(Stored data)
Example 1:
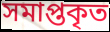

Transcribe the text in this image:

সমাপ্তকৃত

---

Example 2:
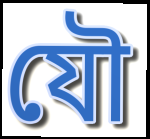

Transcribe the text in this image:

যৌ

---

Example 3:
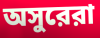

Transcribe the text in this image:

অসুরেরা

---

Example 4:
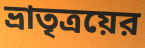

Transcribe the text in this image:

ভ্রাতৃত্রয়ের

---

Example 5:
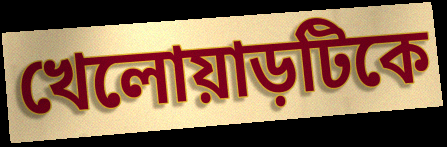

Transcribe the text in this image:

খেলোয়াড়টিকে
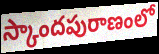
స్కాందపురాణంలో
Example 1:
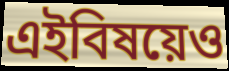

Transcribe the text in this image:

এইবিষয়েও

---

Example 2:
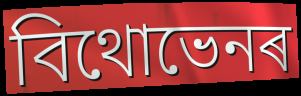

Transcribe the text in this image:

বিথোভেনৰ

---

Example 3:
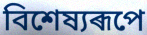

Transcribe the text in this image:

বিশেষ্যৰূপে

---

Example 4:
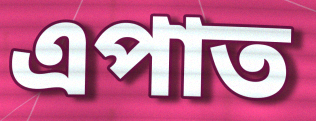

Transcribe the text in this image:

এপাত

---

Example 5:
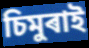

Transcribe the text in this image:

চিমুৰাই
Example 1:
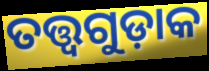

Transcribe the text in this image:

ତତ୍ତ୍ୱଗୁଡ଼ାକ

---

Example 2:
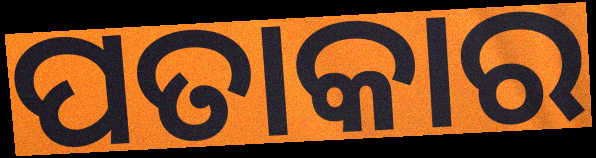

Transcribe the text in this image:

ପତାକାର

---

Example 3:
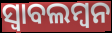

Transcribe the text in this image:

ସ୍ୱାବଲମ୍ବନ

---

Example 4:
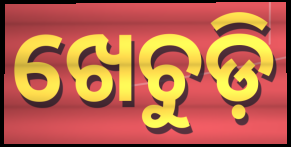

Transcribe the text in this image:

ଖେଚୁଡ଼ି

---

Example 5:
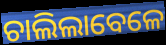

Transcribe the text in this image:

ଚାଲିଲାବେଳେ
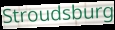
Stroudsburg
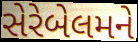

Work item: The required output is each line above restated verbatim, with all images omitted.

Finished task:
Example 1:

Transcribe the text in this image:

সমাপ্তকৃত

---

Example 2:

Transcribe the text in this image:

যৌ

---

Example 3:

Transcribe the text in this image:

অসুরেরা

---

Example 4:

Transcribe the text in this image:

ভ্রাতৃত্রয়ের

---

Example 5:

Transcribe the text in this image:

খেলোয়াড়টিকে
స్కాందపురాణంలో
Example 1:

Transcribe the text in this image:

এইবিষয়েও

---

Example 2:

Transcribe the text in this image:

বিথোভেনৰ

---

Example 3:

Transcribe the text in this image:

বিশেষ্যৰূপে

---

Example 4:

Transcribe the text in this image:

এপাত

---

Example 5:

Transcribe the text in this image:

চিমুৰাই
Example 1:

Transcribe the text in this image:

ତତ୍ତ୍ୱଗୁଡ଼ାକ

---

Example 2:

Transcribe the text in this image:

ପତାକାର

---

Example 3:

Transcribe the text in this image:

ସ୍ୱାବଲମ୍ବନ

---

Example 4:

Transcribe the text in this image:

ଖେଚୁଡ଼ି

---

Example 5:

Transcribe the text in this image:

ଚାଲିଲାବେଳେ
Stroudsburg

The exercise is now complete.